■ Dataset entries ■
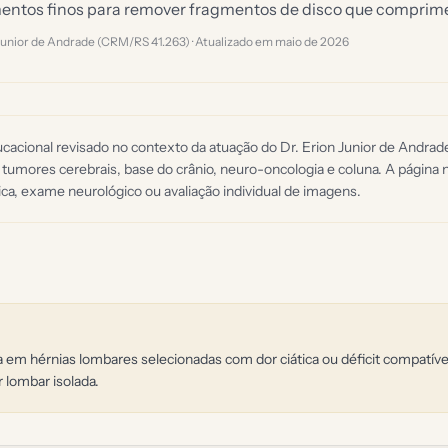
entos finos para remover fragmentos de disco que comprime
 Junior de Andrade (CRM/RS 41.263) · Atualizado em
maio de 2026
acional revisado no contexto da atuação do Dr. Erion Junior de Andra
 tumores cerebrais, base do crânio, neuro-oncologia e coluna. A página n
ca, exame neurológico ou avaliação individual de imagens.
a em hérnias lombares selecionadas com dor ciática ou déficit compatíve
r lombar isolada.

■ WORK REQUIRED ■
Nothing but the lines from the one with "Junior de Andrade" through the last line of the data should appear; print them exactly.

■ EXERCISE RESULT ■
 Junior de Andrade (CRM/RS 41.263) · Atualizado em
maio de 2026
acional revisado no contexto da atuação do Dr. Erion Junior de Andra
 tumores cerebrais, base do crânio, neuro-oncologia e coluna. A página n
ca, exame neurológico ou avaliação individual de imagens.
a em hérnias lombares selecionadas com dor ciática ou déficit compatíve
r lombar isolada.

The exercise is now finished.